DeusData just dropped a serious piece of infrastructure for anyone running AI coding agents in production. The codebase-memory-mcp server, posted to Hacker News on June 19, claims to be the fastest code intelligence engine available—and based on those benchmark numbers, this isn't marketing fluff. It full-indexes an average repository in milliseconds and handles the Linux kernel's 28 million lines of code across 75,000 files in just three minutes flat.
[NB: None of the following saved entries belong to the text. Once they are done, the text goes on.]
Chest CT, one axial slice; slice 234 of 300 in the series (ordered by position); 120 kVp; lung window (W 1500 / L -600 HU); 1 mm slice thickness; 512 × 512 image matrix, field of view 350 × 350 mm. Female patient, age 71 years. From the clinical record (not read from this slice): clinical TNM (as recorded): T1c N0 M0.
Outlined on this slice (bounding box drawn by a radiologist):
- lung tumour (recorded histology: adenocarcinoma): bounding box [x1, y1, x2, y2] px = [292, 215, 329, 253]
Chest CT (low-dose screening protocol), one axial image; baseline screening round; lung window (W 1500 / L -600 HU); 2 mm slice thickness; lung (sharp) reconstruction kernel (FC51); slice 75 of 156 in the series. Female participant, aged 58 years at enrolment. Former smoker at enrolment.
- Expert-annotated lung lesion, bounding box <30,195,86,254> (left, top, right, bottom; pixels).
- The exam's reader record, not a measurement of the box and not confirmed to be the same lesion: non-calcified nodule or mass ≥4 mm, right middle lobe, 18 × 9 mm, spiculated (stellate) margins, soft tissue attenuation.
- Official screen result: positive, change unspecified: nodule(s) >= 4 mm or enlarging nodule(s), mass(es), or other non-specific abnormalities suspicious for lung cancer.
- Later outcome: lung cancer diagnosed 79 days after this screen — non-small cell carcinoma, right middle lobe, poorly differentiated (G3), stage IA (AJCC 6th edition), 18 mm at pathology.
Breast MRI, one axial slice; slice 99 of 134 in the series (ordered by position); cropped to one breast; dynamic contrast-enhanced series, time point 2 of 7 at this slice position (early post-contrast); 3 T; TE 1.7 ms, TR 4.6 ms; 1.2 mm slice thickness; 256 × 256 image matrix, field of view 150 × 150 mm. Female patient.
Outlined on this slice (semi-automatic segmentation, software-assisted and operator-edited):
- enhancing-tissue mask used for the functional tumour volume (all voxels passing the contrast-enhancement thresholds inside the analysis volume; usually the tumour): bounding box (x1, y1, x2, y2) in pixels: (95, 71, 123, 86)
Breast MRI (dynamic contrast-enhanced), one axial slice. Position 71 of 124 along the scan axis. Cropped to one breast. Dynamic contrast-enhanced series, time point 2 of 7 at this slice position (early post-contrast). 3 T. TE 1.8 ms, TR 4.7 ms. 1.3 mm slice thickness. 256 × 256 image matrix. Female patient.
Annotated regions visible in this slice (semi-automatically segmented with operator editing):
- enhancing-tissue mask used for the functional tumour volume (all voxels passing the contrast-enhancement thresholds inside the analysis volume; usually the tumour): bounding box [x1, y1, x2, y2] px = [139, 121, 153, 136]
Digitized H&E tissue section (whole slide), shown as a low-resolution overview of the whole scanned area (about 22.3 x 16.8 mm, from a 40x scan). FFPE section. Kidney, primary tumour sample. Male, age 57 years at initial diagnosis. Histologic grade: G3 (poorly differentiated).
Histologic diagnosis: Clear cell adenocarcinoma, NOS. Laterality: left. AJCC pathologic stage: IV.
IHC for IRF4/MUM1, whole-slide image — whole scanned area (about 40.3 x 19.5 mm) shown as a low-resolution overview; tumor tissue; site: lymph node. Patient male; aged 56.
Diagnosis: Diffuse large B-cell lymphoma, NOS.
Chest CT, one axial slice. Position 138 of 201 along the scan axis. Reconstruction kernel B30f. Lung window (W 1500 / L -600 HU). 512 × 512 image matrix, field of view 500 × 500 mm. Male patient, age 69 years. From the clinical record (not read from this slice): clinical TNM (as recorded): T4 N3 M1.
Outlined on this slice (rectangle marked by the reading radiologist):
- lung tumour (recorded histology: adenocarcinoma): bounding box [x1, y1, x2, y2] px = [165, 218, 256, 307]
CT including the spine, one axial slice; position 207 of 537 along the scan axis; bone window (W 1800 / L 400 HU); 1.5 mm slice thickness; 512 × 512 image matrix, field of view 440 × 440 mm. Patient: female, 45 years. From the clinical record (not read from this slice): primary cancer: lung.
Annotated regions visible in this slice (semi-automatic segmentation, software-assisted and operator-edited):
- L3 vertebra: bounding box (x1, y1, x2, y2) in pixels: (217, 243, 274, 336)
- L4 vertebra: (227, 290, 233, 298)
Raw Performance Numbers That Actually Matter
The indexing pipeline is RAM-first with LZ4 compression, in-memory SQLite, and fused Aho-Corasick pattern matching. Memory gets released back to the OS after the single dump completes. For structural queries like trace_path or search_graph, you're looking at sub-10ms response times. The Cypher-like graph traversal? Under 1 millisecond. On an Apple M3 Pro, Django indexes in roughly six seconds and produces nearly 50,000 nodes with 196,000 edges. Dead code detection scans the full graph in about 150 milliseconds. This is the kind of speed that makes MCP tooling actually usable in real agent workflows rather than a novelty you demo once and never touch again.
Language Coverage And Semantic Resolution
The project bundles 158 tree-sitter grammars directly into the binary—nothing to install, nothing that breaks when your dependency tree shifts. But raw parsing is just table stakes. The interesting part is the hybrid LSP semantic type resolution for eleven languages: Python, TypeScript/JavaScript/JSX/TSX, PHP, C#, Go, C, C++, Java, Kotlin, and Rust. It's a native C implementation that handles parameter binding, return-type inference, generic substitution, JSX component dispatch, JSDoc inference, namespace resolution, trait methods, UFCS—basically the full type-resolution stack you'd get from tsserver/pyright/gopls/Roslyn/JDT/rust-analyzer but without spinning up those servers or maintaining their dependencies.
Eleven Agents, One Install Command
The install script auto-detects Claude Code, Codex CLI, Gemini CLI, Zed, OpenCode, Antigravity, Aider, KiloCode, VS Code, OpenClaw, and Kiro—configuring MCP entries, instruction files, skills, and pre-tool hooks for each. For Claude Code specifically, a PreToolUse hook intercepts Grep/Glob calls (never Read—gating reads breaks the read-before-edit invariant) and injects structured context from search_graph when search tokens match indexed symbols. The result: your agent gets graph-augmented results alongside its normal search output without any workflow changes on your end.
Token Efficiency And Team Artifacts
Here's where this tool actually pays off in production: five structural queries consumed roughly 3,400 tokens via codebase-memory-mcp versus approximately 412,000 tokens when exploring the same codebase file-by-file. That's a 99.2% reduction in context consumption. The team-shared graph artifact feature lets you commit a zstd-compressed SQLite snapshot (.codebase-memory/graph.db.zst) to your repo so teammates skip reindexing entirely. First clone gets the compressed artifact imported, then incremental indexing fills in local diffs. A .gitattributes line with merge=ours prevents binary artifact conflicts on concurrent edits.
Security Posture Worth Noting
The tool reads your codebase and writes to agent configuration files by design. If that makes you twitchy, full source is available for audit—every release binary gets signed, checksummed, and scanned by 70+ antivirus engines before publication. All processing happens locally; no outbound traffic, no API calls, code never leaves your machine. Found a vulnerability? They want to know about it (see SECURITY.md). For an infrastructure piece with this level of access, the security-first framing is refreshingly direct rather than buried in fine print.
Key Takeaways
- Full Linux kernel index: 3 minutes for 28M LOC across 75K files on M3 Pro hardware
- Query response times under 1ms for graph traversal; dead code detection at ~150ms full scan
- 158 bundled tree-sitter grammars, zero external dependencies or API keys required
- Supports Claude Code, Codex CLI, Gemini CLI, Zed, OpenCode, Antigravity, Aider, KiloCode, VS Code, OpenClaw, and Kiro out of the box
- Token consumption drops from ~412K to ~3.4K for equivalent structural queries—a 99.2% efficiency gain
The Bottom Line
If you're running any AI coding agent in a serious codebase, you need graph-level code understanding or you're just burning tokens on file-by-file exploration. Codebase-memory-mcp delivers that intelligence layer without adding infrastructure overhead—no Docker containers, no language servers to babysit, no API key management. At zero cost and sub-minute indexing for most projects, this is the kind of tooling that makes you wonder why you've been tolerating the alternative.